Supplementary Material for: Systemic Treatment Options for Carcinoid Syndrome: A Systematic Review
2019-04-24T13:19:54Z (GMT) by
Background: Carcinoid syndrome symptoms significantly reduce quality of life in patients with neuroendocrine tumors. Evidence supporting the use of somatostatin analogues in carcinoid syndrome symptom control dates back 30 years. The introduction of new treatment options for carcinoid syndrome, such as telotristat ethyl in 2017, highlights the need for a review of high-level evidence of new and established systemic treatments.
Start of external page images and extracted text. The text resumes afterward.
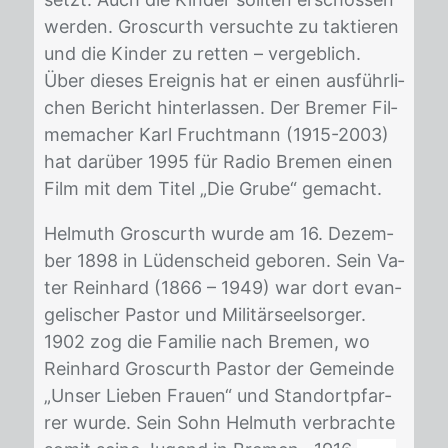
wer­den. Gros­curth ver­such­te zu tak­tie­ren
und die Kin­der zu ret­ten – ver­geb­lich.
Über die­ses Er­eig­nis hat er ei­nen aus­führ­li­
chen Be­richt hin­ter­las­sen. Der Bre­mer Fil­
me­ma­cher Karl Frucht­mann (1915-2003)
hat dar­über 1995 für Ra­dio Bre­men ei­nen
Film mit dem Ti­tel „Die Gru­be“ ge­macht.
Hel­muth Gros­curth wur­de am 16. De­zem­
ber 1898 in Lü­den­scheid ge­bo­ren. Sein Va­
ter Rein­hard (1866 – 1949) war dort evan­
ge­lis­cher Pas­tor und Mi­li­tär­seel­sor­ger.
1902 zog die Fa­mi­lie nach Bre­men, wo
Rein­hard Gros­curth Pas­tor der Ge­mein­de
„Un­ser Lie­ben Frau­en“ und Stand­ort­pfar­
rer wur­de. Sein Sohn Hel­muth ver­brach­te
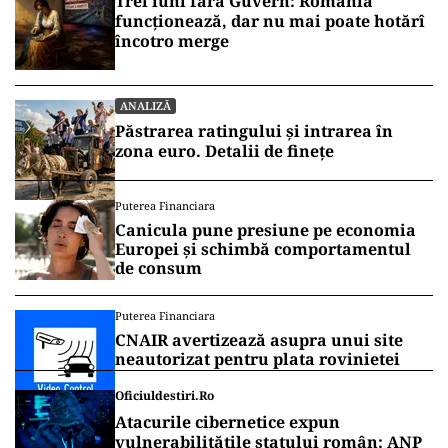
Trei luni fără Guvern: România
funcționează, dar nu mai poate hotărî
încotro merge
ANALIZĂ
Păstrarea ratingului și intrarea în
zona euro. Detalii de finețe
Puterea Financiara
Canicula pune presiune pe economia
Europei și schimbă comportamentul
de consum
Puterea Financiara
CNAIR avertizează asupra unui site
neautorizat pentru plata rovinietei
Oficiuldestiri.ro
Atacurile cibernetice expun
vulnerabilitățile statului român: ANP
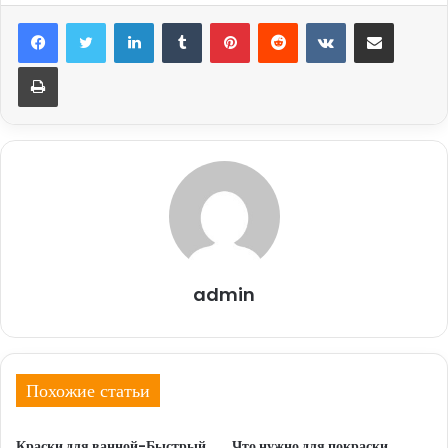
LinkedIn
Tumblr
Pinterest
Reddit
Вконтакте
Поделиться через электронную почту
Печатать
admin
Похожие статьи
Краски для ванной-Быстрый
Что нужно для покраски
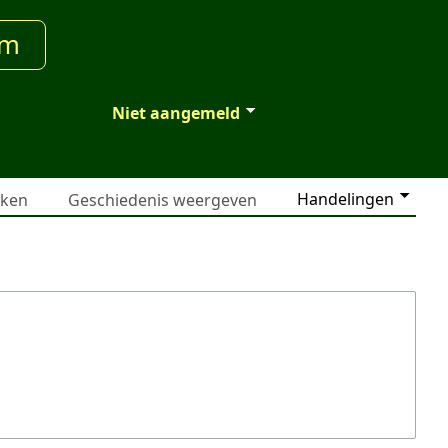
um
Niet aangemeld
Handelingen
jken
Geschiedenis weergeven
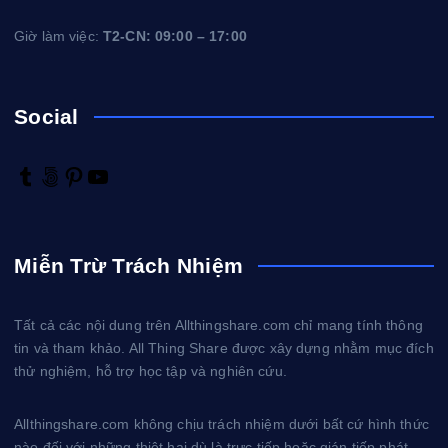
Giờ làm việc:
T2-CN: 09:00 – 17:00
Social
T
5
P
Y
u
0
i
o
m
0
n
u
b
p
t
T
Miễn Trừ Trách Nhiệm
l
x
e
u
r
r
b
e
e
Tất cả các nội dung trên Allthingshare.com chỉ mang tính thông
s
tin và tham khảo. All Thing Share được xây dựng nhằm mục đích
t
thử nghiệm, hỗ trợ học tập và nghiên cứu.
Allthingshare.com không chịu trách nhiệm dưới bất cứ hình thức
nào đối với những thiệt hại dù là trực tiếp hoặc gián tiếp phát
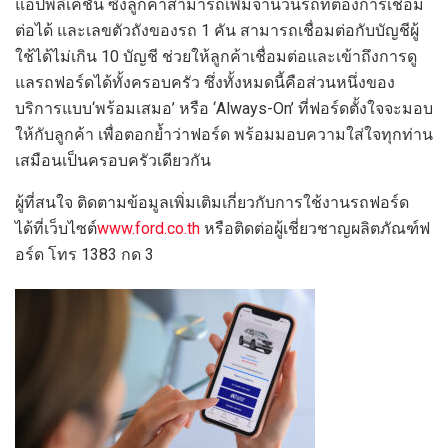
แอปพลิเคชัน ซึ่งลูกค้าสามารถเพิ่มจำนวนรถที่ต้องการเชื่อม
ต่อได้ และเลขตัวถังของรถ 1 คัน สามารถเชื่อมต่อกับบัญชีผู้
ใช้ได้ไม่เกิน 10 บัญชี ช่วยให้ลูกค้าเชื่อมต่อและเข้าถึงการดู
แลรถฟอร์ดได้ทั้งครอบครัว ซึ่งทั้งหมดนี้คือส่วนหนึ่งของ
บริการแบบ‘พร้อมเสมอ’ หรือ ‘Always-On’ ที่ฟอร์ดตั้งใจจะมอบ
ให้กับลูกค้า เพื่อตอกย้ำว่าฟอร์ด พร้อมมอบความใส่ใจทุกท่าน
เสมือนเป็นครอบครัวเดียวกัน
ผู้ที่สนใจ ติดตามข้อมูลเพิ่มเติมเกี่ยวกับการใช้งานรถฟอร์ด
ได้ที่เว็บไซต์
www.ford.co.th
หรือติดต่อผู้เชี่ยวชาญผลิตภัณฑ์ฟ
อร์ด โทร 1383 กด 3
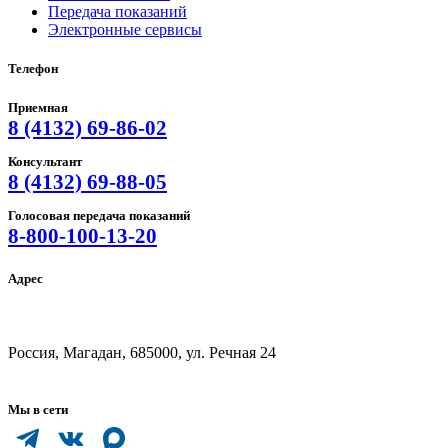
Передача показаний
Электронные сервисы
Телефон
Приемная
8 (4132) 69-86-02
Консультант
8 (4132) 69-88-05
Голосовая передача показаний
8-800-100-13-20
Адрес
Россия, Магадан, 685000, ул. Речная 24
Мы в сети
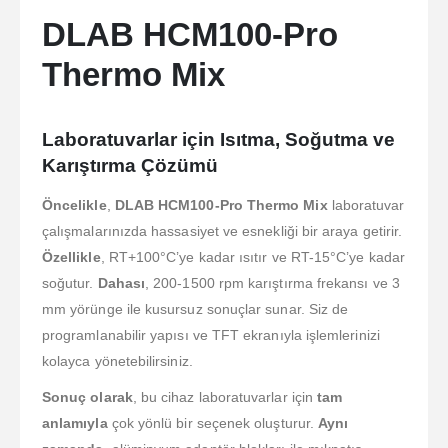
DLAB HCM100-Pro
Thermo Mix
Laboratuvarlar için Isıtma, Soğutma ve
Karıştırma Çözümü
Öncelikle
,
DLAB HCM100-Pro Thermo Mix
laboratuvar
çalışmalarınızda hassasiyet ve esnekliği bir araya getirir.
Özellikle
, RT+100°C’ye kadar ısıtır ve RT-15°C’ye kadar
soğutur.
Dahası
, 200-1500 rpm karıştırma frekansı ve 3
mm yörünge ile kusursuz sonuçlar sunar. Siz de
programlanabilir yapısı ve TFT ekranıyla işlemlerinizi
kolayca yönetebilirsiniz.
Sonuç olarak
, bu cihaz laboratuvarlar için
tam
anlamıyla
çok yönlü bir seçenek oluşturur.
Aynı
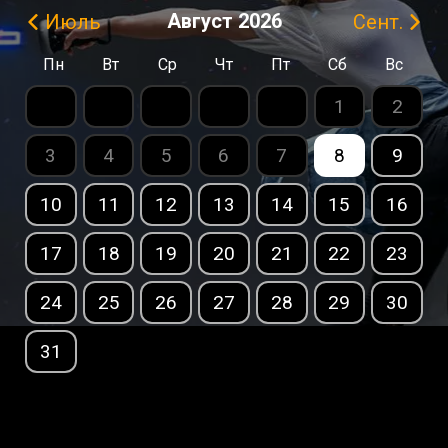
Август
2026
Июль
Сент.
Пн
Вт
Ср
Чт
Пт
Сб
Вс
1
2
3
4
5
6
7
8
9
10
11
12
13
14
15
16
17
18
19
20
21
22
23
24
25
26
27
28
29
30
31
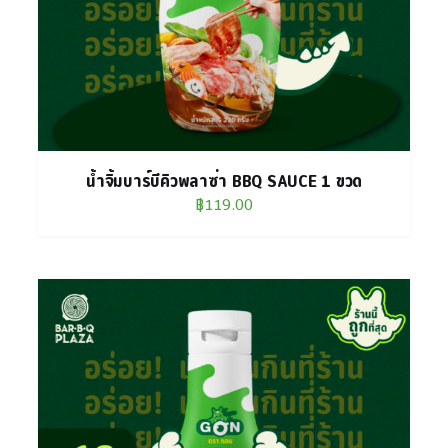
น้ำจิ้มบาร์บีคิวพลาซ่า BBQ SAUCE 1 ขวด
฿
119.00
Objective: To examine the efficacy and safety of systemic treatment options for patients with carcinoid syndrome. Method: A systematic review of English language articles was conducted using PubMed, EMBASE, and the Cochrane Controlled Trials Register using the search terms carcinoid syndrome, clinical trial, clinical study, and prospective study. Additional studies were identified by searching abstracts from oncology or neuroendocrine tumor congresses during the previous year. Prospective, interventional, phase II or III clinical trials or pivotal trials leading to drug approval were included. Studies were required to have >85% of patients with carcinoid syndrome; secondary publications were excluded. Results: The search identified 233 unique records, of which 12 trials met the criteria for inclusion. Interventions assessed in these trials included short-acting and long-acting octreotide, lanreotide prolonged-release and autogel/depot, short-acting and long-acting pasireotide, telotristat ethyl, everolimus, and peptide receptor radionuclide therapy. Somatostatin analogues provided substantial symptom relief for patients with carcinoid syndrome. For refractory symptoms, an increased dose of somatostatin analogue or addition of telotristat ethyl were valuable options. Interventions were generally well tolerated, with few serious treatment-related adverse events. Conclusions: By critically evaluating high-level evidence in a rigorous manner, this review highlights the general lack of consensus regarding what defines symptom control in studies of carcinoid syndrome and the need for standardized treatment guidelines for this disease. More prospective trials of treatments for carcinoid syndrome are warranted to assist oncologists with optimizing treatment selection and sequencing in this patient population.